— Given text —
┏━━

Section 5.1 Survival. All representations and warranties shall terminate on the date that is eighteen (18) months following the Effective Date. Each covenant or agreement contained in this Agreement shall survive indefinitely.

Section 5.2 Assignment. Neither this Agreement nor any of the rights, interests or obligations hereunder shall be assigned, in whole or in part, by operation of law or otherwise by any of the parties hereto without the prior written consent of the other parties hereto. Any purported assignment without such consent shall be void. Subject to the preceding sentence, this Agreement shall be binding upon, inure to the benefit of and be enforceable by, the parties hereto and their respective successors and assigns.

Section 5.3 Specific Enforcement. The parties hereto agree that irreparable damage would occur in the event that any of the provisions of this Agreement were not performed in accordance with their specific terms or were otherwise breached. It is accordingly agreed that the parties hereto shall be entitled to an injunction or injunctions to prevent breaches of this Agreement and to enforce specifically the terms and provisions of this Agreement, this being in addition to any other remedy to which they are entitled at law, in equity or otherwise.

┗━━

— Problem details —
Update the passage of the contract text between "Section 5.3 Specific Enforcement." and "equity or otherwise.", inclusive, so that "irreparable damage" reads "irreparable harm".

— Data excerpt —

┏━━

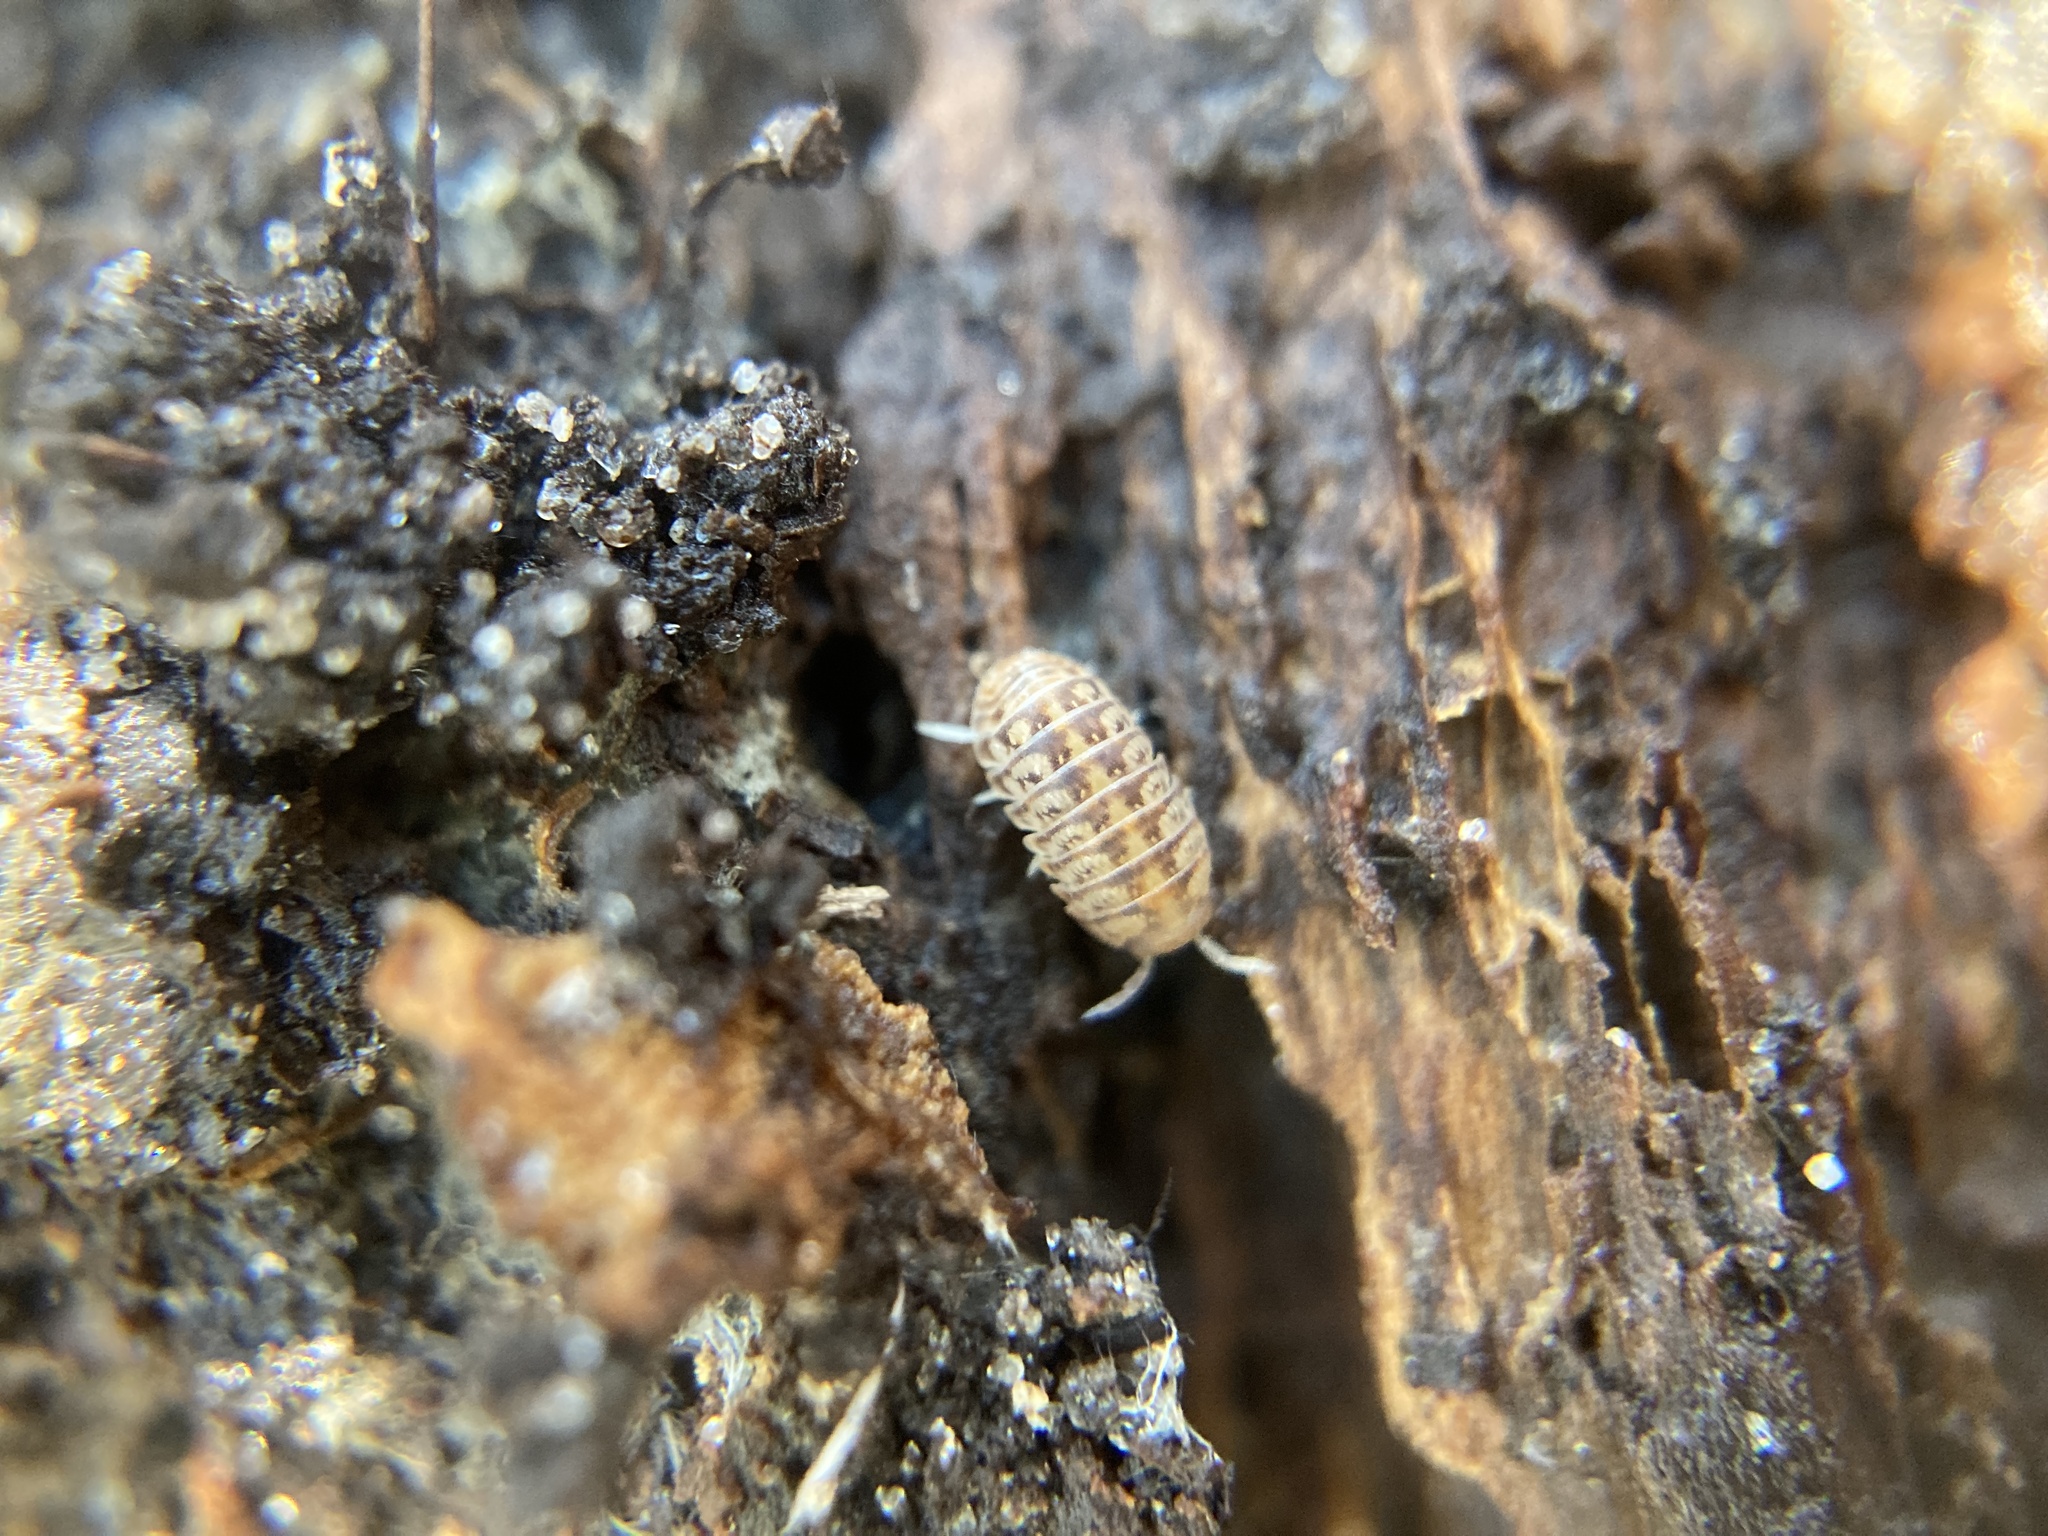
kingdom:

┗━━

— Task solution —
Section 5.3 Specific Enforcement. The parties hereto agree that irreparable harm would occur in the event that any of the provisions of this Agreement were not performed in accordance with their specific terms or were otherwise breached. It is accordingly agreed that the parties hereto shall be entitled to an injunction or injunctions to prevent breaches of this Agreement and to enforce specifically the terms and provisions of this Agreement, this being in addition to any other remedy to which they are entitled at law, in equity or otherwise.